Conducting Primary Research for your Writing

Even when you’re writing about a topic, place, person, or time you feel you know fairly well, you need to ensure that there is a degree of accuracy throughout your book. Of course, fiction allows for poetic licence, but establishing some solid facts can help ground your writing, and even in some cases, nurture it along new paths and sub-plots.

Primary research is investigation that you undertake yourself, whereas secondary research refers to your studying of research materials that are already available, such as reading books or ‘googling’ online. Primary research is the most effective method for you to stay on top of the latest developments, attitudes, and current happenings in your chosen topic, place or person, so if you’re serious about covering it in your novel, you should take the time to complete at least some.

Researching a place

It won’t surprise you to hear that the best possible way for you to conduct research about a place is to visit it, and it’s key that you really immerse yourself into the culture and way of living whilst there, too. If you can, stay with locals, interview those in the area and steer off the beaten path for a true picture of what the place has to offer.

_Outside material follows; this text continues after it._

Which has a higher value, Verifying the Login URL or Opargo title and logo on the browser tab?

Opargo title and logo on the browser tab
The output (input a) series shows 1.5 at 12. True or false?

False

If you can’t visit the place you’d like to write about, try interviewing those who have been there and spent time there. Try to arrange a Skype date with locals, and travel bloggers, or call the local embassy or authority there for more information. Bear in mind, though, most people will want their place to be looked upon favourably, so take what you hear with a pinch of salt.

Researching a person

Writing about people can be difficult, as, unless their words, actions and personality have been extremely well-documented previously, it’s unlikely that you’ll be able to achieve the accuracy you’d like to. However, if the person is contactable, speaking to and interacting with them is the best way for you to understand them without relying on hearsay. If not, try contacting their family or friends (using sensitivity depending on the person, of course) or those ‘in the know’ about them – historians, experts, or professors.

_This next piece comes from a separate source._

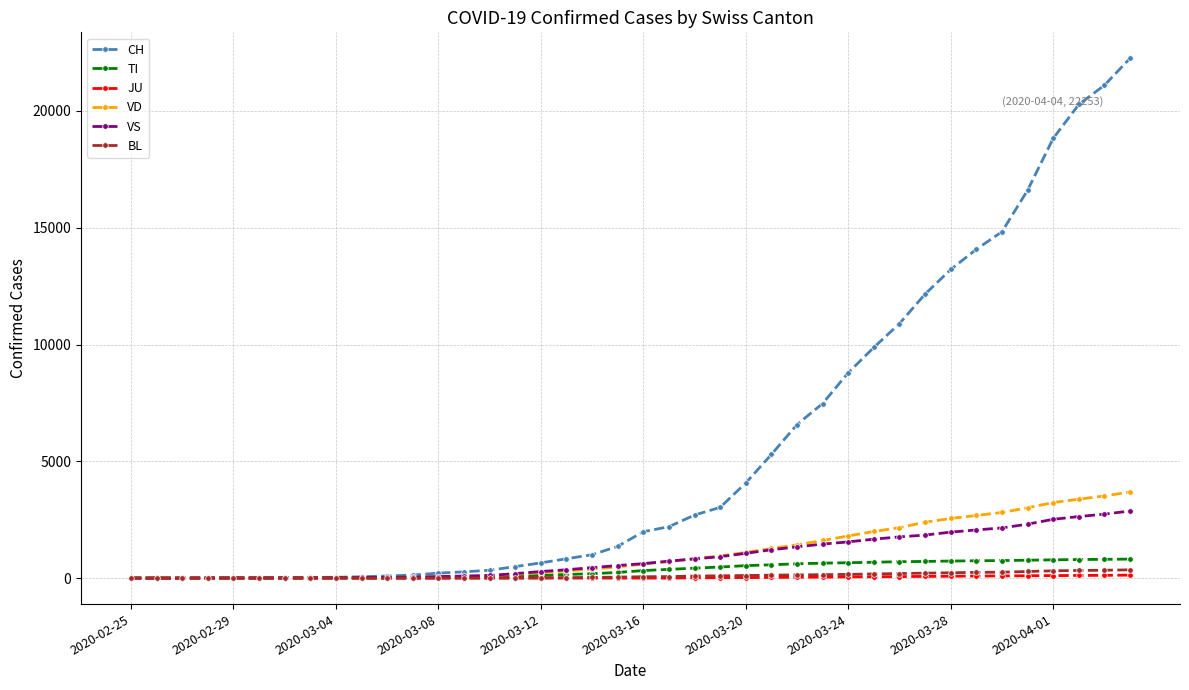

Which series has the largest range (max minus min)?

CH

If the person is no longer contactable, secondary research can be completed and authors of such research can be spoken with to fill in any knowledge gaps.

Researching a time or event

Historical accuracy varies from period to period and place to place, but the benefit of writing books about times gone by and events past is that there are still professionals researching and working on learning more about them. Conducting primary research for your story can be tricky here, and you’ll have more room for embellishment and imagination than usual, but if you can find out contact information for experts in your field, get in touch with them. Most will be happy to speak you: if they’re passionate about what they work in, they’ll want you to write as precisely and accurately as possible and so will value the opportunity to help you do just that.

Surveying, interviewing, and investigating may seem daunting before you start to write, but the shape your book will take as a result will soon demonstrate the worth of effective research. Even better, you can hang on to your findings and share them onwards as you like with others, or reference them in your book!